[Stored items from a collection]
_ _ _ _ _ _ _
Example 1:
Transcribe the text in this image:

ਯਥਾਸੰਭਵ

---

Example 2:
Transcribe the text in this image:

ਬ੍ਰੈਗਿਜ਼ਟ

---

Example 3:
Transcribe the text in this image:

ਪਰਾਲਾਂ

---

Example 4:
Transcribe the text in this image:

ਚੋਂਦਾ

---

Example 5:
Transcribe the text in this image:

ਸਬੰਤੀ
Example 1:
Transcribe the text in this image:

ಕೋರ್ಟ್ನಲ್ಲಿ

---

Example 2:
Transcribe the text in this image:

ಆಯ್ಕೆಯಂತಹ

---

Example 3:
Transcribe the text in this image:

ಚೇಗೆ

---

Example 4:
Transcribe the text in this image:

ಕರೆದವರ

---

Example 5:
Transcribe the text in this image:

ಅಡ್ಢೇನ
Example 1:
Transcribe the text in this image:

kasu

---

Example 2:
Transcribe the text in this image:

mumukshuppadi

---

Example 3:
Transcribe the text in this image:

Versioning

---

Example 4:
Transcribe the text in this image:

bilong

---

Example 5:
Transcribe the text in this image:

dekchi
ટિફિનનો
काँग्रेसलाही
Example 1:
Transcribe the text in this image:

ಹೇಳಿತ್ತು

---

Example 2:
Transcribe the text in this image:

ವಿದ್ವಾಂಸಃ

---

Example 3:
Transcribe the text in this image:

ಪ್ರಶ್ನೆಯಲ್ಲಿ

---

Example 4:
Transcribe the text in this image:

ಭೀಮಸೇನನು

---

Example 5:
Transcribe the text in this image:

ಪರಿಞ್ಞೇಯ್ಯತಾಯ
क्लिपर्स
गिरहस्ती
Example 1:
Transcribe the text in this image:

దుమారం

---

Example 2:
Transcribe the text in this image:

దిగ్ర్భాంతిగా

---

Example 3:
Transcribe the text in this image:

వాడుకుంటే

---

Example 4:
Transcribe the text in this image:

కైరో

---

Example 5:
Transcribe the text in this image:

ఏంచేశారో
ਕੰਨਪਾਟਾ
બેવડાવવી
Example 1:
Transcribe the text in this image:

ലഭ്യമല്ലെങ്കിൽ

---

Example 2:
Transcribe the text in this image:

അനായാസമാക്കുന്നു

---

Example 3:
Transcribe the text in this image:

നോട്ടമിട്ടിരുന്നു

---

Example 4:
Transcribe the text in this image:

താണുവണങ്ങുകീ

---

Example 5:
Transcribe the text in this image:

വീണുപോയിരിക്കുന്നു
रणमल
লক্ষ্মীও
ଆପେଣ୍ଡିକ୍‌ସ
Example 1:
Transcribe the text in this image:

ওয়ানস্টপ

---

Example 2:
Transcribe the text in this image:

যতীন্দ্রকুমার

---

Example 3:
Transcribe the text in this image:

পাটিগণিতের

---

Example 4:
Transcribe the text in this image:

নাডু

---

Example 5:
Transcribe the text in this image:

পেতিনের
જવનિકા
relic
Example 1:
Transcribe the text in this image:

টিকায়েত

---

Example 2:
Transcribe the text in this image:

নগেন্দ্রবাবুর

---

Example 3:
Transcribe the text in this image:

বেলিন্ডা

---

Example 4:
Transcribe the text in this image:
_ _ _ _ _ _ _
- [JOB]
Arrange the lines of the records as a Markdown table with the columns "No." and "Line", starting with the first line and going on through the line with "ಕೋರ್ಟ್ನಲ್ಲಿ". Give each line its row number, and leave out blank lines.

- [SOLUTION TO THIS EXERCISE]
| No. | Line |
|---|---|
| 1 | Example 1: |
| 2 | Transcribe the text in this image: |
| 3 | ਯਥਾਸੰਭਵ |
| 4 | --- |
| 5 | Example 2: |
| 6 | Transcribe the text in this image: |
| 7 | ਬ੍ਰੈਗਿਜ਼ਟ |
| 8 | --- |
| 9 | Example 3: |
| 10 | Transcribe the text in this image: |
| 11 | ਪਰਾਲਾਂ |
| 12 | --- |
| 13 | Example 4: |
| 14 | Transcribe the text in this image: |
| 15 | ਚੋਂਦਾ |
| 16 | --- |
| 17 | Example 5: |
| 18 | Transcribe the text in this image: |
| 19 | ਸਬੰਤੀ |
| 20 | Example 1: |
| 21 | Transcribe the text in this image: |
| 22 | ಕೋರ್ಟ್ನಲ್ಲಿ |